> [Work to be completed]:
Convert the lines below into a JSON list of strings, with one string for each line. Omit blank lines and the picture.

> [Excerpted records]:
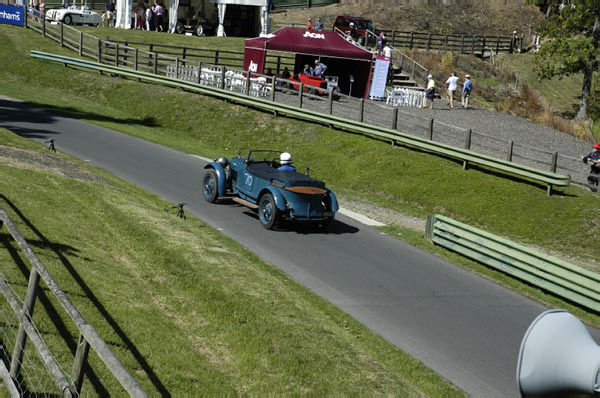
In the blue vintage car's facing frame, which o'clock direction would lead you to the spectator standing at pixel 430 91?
The spectator standing is roughly at 2 o'clock from the blue vintage car.

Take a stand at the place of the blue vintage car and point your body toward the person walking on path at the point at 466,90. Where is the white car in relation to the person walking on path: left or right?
left

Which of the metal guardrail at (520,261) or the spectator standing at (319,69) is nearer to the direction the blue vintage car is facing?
the spectator standing

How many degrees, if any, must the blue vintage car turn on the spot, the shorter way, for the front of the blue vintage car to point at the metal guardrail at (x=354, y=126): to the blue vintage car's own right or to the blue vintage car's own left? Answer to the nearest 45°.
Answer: approximately 45° to the blue vintage car's own right

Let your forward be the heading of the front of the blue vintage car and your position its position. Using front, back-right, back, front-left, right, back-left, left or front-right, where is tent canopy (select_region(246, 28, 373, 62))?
front-right

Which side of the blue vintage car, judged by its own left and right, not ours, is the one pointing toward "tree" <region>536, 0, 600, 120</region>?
right

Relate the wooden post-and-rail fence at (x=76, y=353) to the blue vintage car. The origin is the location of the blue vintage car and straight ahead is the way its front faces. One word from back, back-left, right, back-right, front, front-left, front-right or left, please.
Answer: back-left

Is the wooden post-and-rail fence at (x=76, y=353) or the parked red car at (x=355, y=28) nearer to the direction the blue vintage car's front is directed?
the parked red car

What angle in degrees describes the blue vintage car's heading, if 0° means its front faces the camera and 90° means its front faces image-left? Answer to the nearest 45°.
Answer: approximately 135°

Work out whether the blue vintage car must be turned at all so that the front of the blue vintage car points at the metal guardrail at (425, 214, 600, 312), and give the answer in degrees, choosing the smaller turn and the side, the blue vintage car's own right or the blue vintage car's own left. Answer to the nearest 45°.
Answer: approximately 135° to the blue vintage car's own right

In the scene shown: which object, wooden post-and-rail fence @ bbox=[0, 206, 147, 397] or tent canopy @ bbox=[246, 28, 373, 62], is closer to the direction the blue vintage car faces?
the tent canopy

> [Response box]:
[
  "In the blue vintage car's facing frame, which o'clock direction would lead you to the spectator standing at pixel 430 91?",
  "The spectator standing is roughly at 2 o'clock from the blue vintage car.",
  "Take a stand at the place of the blue vintage car and point your body toward the person walking on path at the point at 466,90. Where is the white car in relation to the person walking on path: left or right?",
  "left",
  "Which of the metal guardrail at (520,261) or the spectator standing at (319,69) is nearer to the direction the blue vintage car is facing?",
  "the spectator standing",
  "How many degrees, if any, must the blue vintage car turn on the spot, the shorter way, for the front of the blue vintage car to point at the metal guardrail at (x=354, y=126): to the blue vintage car's own right or to the blue vintage car's own left? Answer to the nearest 45°.",
  "Answer: approximately 45° to the blue vintage car's own right",
  "Let your forward be the heading of the front of the blue vintage car and your position its position. Using front, back-right, back, front-left, right, back-left, left or front-right, where is tent canopy (select_region(246, 28, 373, 62))?",
  "front-right",
  "Which side of the blue vintage car, judged by its own left and right, not ours, is the one pointing toward \"tree\" <region>536, 0, 600, 120</region>?",
  "right",
  "Relate the wooden post-and-rail fence at (x=76, y=353) to the blue vintage car. The origin is the location of the blue vintage car and straight ahead is the way its front faces. One word from back, back-left, right, back-right, front, front-left, front-right or left, please.",
  "Answer: back-left",
  "Is the wooden post-and-rail fence at (x=76, y=353) or the parked red car at (x=355, y=28) nearer to the direction the blue vintage car's front is directed?",
  "the parked red car",
  "What angle in degrees describes the blue vintage car's heading, if 0° means its front faces the camera and 90° means its front faces image-left? Answer to the nearest 45°.",
  "Answer: approximately 135°",
  "Work out whether the blue vintage car must be turned at all so that the front of the blue vintage car points at the metal guardrail at (425, 214, 600, 312), and give the answer in degrees, choosing the smaller turn and the side, the blue vintage car's own right or the blue vintage car's own left. Answer to the nearest 45°.",
  "Answer: approximately 135° to the blue vintage car's own right",
  "In the scene shown: which object, wooden post-and-rail fence @ bbox=[0, 206, 147, 397] or tent canopy @ bbox=[246, 28, 373, 62], is closer to the direction the blue vintage car faces?",
  "the tent canopy"
]